The scene that began at the Crypt moved closer to the heart of downtown in the Anthony Wayne Hotel at 316 South Main Street. The hotel, originally called the Bond Hotel, was built in 1917 and housed the Commercial Savings and Trust Company on the first floor. The bank closed in 1965, and in the late 1970s, lawyer Howard Allison opened the Bank Jazz Club in the empty space with the bar located in front of the original vault where he conventionally stored beer and liquor. Although the club featured big-name jazz acts, such as Jean-Luc Ponty and Keith Jarrett, it failed to attract a crowd in the blue-collar factory town and struggled financially. Allison reluctantly began allowing punk bands to play on slow Thursday and Sunday nights while Fridays and Saturdays were reserved for jazz performances.
Hailed by Melody Maker, the British music magazine, as “the new Liverpool” in the mid 1970s, Akron and its music scene became internationally known. The punk shows consistently brought a larger crowd and, consequently, a larger profit to the Bank, and Allison eventually gave up jazz to embrace the punk scene in the late 1970s and the New Wave scene in the early 1980s. Local bands Hammer Damage, Chi-Pig, and Unit 5 were rotating headliners at the club, but major acts, such as Devo, Chrissie Hynde, Rachel Sweet, and Tin Huey, often returned to their hometown to perform at the Bank. New York City music journalists frequently visited and wrote about the Akron scene, and theatrical New Wave artist Klaus Nomi traveled to Akron to perform with Chi-Pig at the Bank in the summer of 1980. Nomi’s sold-out show and tour of the city prompted Beacon Mag, the Sunday magazine of the Akron Beacon Journal, to feature Nomi on the cover with the headline “This Guy Thinks Akron is Pretty Unusual.”

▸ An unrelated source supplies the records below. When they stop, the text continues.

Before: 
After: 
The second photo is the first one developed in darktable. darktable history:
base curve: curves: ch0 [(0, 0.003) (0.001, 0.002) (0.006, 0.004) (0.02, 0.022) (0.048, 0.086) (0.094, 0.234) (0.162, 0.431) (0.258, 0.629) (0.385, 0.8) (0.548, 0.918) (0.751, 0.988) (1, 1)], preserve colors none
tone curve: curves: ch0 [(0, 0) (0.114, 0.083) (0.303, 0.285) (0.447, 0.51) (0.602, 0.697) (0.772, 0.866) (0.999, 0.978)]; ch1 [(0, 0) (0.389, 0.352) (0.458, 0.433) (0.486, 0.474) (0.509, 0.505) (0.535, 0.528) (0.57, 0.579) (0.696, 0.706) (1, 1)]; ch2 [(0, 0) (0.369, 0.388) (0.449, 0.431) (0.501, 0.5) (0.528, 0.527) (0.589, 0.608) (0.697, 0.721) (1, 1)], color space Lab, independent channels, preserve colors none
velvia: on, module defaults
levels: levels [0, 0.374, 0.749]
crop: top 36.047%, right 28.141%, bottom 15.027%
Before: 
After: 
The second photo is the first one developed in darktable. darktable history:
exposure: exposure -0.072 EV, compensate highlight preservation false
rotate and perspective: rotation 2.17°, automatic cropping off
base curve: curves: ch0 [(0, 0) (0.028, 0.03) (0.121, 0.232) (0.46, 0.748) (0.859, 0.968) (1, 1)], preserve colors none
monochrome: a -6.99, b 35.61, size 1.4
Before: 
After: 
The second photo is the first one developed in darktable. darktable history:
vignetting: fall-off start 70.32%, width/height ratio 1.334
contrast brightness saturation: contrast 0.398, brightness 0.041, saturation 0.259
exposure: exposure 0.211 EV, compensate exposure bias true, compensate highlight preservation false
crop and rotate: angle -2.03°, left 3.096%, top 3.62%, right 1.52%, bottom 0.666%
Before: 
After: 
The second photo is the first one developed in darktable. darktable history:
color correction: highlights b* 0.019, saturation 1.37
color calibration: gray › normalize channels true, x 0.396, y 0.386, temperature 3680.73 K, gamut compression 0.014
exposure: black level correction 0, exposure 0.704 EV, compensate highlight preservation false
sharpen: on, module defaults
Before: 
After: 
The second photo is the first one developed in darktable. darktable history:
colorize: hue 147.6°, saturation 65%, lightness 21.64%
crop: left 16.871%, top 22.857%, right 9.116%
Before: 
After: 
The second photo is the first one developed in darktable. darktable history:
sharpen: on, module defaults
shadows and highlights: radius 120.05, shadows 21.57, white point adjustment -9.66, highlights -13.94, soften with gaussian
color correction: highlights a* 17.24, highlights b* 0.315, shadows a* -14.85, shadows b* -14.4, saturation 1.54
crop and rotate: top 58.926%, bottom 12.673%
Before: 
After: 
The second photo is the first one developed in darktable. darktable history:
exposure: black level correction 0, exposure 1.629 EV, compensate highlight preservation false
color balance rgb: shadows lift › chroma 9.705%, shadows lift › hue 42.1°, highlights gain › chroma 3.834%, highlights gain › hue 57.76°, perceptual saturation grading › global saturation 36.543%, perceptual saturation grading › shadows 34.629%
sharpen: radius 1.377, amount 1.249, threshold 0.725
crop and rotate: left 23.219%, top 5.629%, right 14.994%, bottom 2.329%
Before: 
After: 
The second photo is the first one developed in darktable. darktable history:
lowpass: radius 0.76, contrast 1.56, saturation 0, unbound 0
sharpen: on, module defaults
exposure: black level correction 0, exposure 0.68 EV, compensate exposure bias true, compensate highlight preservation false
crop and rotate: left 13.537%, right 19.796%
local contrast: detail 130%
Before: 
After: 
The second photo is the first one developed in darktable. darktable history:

The Bank closed its doors without notice in the early 1980s, and the punk scene moved east to JB’s in Kent, Ohio. The Anthony Wayne Hotel was closed only a few years later in 1985, and the building was demolished in 1996 along with its neighbors to make room for the Akron Aeros (now RubberDucks) Canal Park Stadium. Few photographs and videos of performances at the Bank exist compared to similarly vibrant punk scenes around the country. Although some grainy images of performances by major acts can be found, the scene was generally undocumented by the working class locals and college students who comprised the venue's audiences. Despite this, the “Akron sound” remains an important part of music history and the Bank is still fondly remembered by bands and fans alike.